La decisione di ambientare la storia all’inizio degli anni ’80 è dettata solo da esigenze narrative oppure c’è qualche evento, accaduto in quegli anni, che volevi rievocare attraverso la tua storia? Sì, è un’esigenza dovuta alla presenza del dottore, un personaggio del quale non menziono il nome, ma sembrerebbe il dottor Fontaine, protagonista di altri miei romanzi. Nel 1982, Fontaine doveva essere un giovane medico appena laureato, affascinante e colto, quando gli è stato assegnato il corso di Psicologia durante il quale incontra Anisetta.
Quali sono stati, finora, i feedback dei lettori? Non ne ho idea perché non ho avuto modo di andare in Italia da almeno un paio d’anni e non ho ancora tenuto alcuna presentazione dell’edizione italiana, uscita a settembre del 2019. Quando questo periodo apocalittico dovuto all’emergenza sanitaria sarà passato, chiederò alla Feltrinelli di Salerno, la città in cui sono cresciuto, che si era mostrata interessata. Via e-mail, ho ricevuto molti messaggi, tutti positivi e alcuni persino molto minuziosi. C’è stato per esempio un gruppo di lettura di Roma che mi ha fatto notare che la scelta di sostituire Edith Piaf con Loreena McKennitt (una sostituzione decisa nel passare dalla versione pubblicata in francese a quella italiana) è stata un errore perché nel 1982 Loreena McKennitt pare non avesse ancora inciso alcun disco. Infatti, alla prossima ristampa il buon Giordano Criscuolo, direttore di Eretica, mi ha promesso di apportare questa piccola correzione. Altri commenti, molto più profondi e disinteressati, mi hanno invece commosso e ne conservo un bellissimo ricordo. Talvolta li rileggo quando non ho voglia di scrivere e mi chiedo se oggi ne valga ancora la pena.

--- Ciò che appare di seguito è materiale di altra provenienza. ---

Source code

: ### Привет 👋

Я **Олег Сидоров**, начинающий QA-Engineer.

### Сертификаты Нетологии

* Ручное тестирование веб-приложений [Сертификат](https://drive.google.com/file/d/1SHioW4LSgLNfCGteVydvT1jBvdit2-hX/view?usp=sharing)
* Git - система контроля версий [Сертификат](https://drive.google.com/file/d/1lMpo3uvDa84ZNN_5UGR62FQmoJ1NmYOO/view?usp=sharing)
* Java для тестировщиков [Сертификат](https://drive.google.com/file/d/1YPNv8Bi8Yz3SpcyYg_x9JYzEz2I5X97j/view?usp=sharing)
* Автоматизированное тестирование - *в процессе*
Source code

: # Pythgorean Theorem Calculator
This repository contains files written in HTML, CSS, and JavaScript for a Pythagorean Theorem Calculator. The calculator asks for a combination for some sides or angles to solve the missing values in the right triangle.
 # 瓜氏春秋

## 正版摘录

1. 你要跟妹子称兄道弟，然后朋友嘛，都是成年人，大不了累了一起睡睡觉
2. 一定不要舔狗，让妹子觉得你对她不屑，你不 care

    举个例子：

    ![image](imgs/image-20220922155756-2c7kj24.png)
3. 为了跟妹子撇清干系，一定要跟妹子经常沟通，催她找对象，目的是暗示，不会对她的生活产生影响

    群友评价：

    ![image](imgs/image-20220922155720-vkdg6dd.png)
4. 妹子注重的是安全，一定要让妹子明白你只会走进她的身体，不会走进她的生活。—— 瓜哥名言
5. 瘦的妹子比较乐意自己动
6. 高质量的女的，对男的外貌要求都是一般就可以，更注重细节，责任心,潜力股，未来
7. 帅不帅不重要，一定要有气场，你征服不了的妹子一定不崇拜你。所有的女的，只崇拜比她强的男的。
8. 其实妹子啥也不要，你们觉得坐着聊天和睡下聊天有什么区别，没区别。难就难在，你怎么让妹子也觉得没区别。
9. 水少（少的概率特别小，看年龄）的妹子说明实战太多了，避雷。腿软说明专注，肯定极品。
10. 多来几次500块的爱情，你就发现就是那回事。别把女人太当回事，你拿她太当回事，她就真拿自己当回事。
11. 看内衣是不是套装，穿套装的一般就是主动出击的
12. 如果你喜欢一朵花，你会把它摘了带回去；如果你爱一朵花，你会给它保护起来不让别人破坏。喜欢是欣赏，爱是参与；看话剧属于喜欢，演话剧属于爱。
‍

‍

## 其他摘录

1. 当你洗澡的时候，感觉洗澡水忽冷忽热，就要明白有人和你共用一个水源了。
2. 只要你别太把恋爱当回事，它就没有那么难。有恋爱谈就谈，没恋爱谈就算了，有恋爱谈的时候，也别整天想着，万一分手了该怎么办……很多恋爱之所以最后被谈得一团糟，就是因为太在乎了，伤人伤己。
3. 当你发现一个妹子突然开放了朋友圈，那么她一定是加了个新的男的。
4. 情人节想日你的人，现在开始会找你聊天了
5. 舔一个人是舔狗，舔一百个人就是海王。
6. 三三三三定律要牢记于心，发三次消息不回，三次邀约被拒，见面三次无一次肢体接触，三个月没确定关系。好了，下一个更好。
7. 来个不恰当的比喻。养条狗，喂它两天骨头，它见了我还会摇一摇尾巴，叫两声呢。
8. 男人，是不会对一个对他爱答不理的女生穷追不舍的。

Cosa ti aspetti da questo romanzo? Emozionare. Si scrive una storia per emozionare. Tutto il resto è pura vanità.

Titolo: I disinnamorati
Autore: Frank Iodice
Casa editrice: Eretica Edizioni
Genere: Poliziesco, sentimentale
Pagine: 200
Anno di pubblicazione: 2019
Prezzo: € 15,00
Tempo medio di lettura: 3 giorni
Letture consigliate: Un qualsiasi romanzo di Andrea Camilleri che abbia come protagonista il Commissario Montalbano.

L’autore
Scrittore di origini napoletane, Frank Iodice vive tra la Francia e gli Stati Uniti dedicandosi con passione e costanza ai suoi romanzi. Tra le opere: “Un perfetto idiota” (Ass. Culturale Il Foglio, 2017), “Matroneum” (Ass. Culturale Il Foglio, 2018), “La meccanica dei sentimenti” (Eretica, 2018), “I disinnamorati” (Eretica, 2019).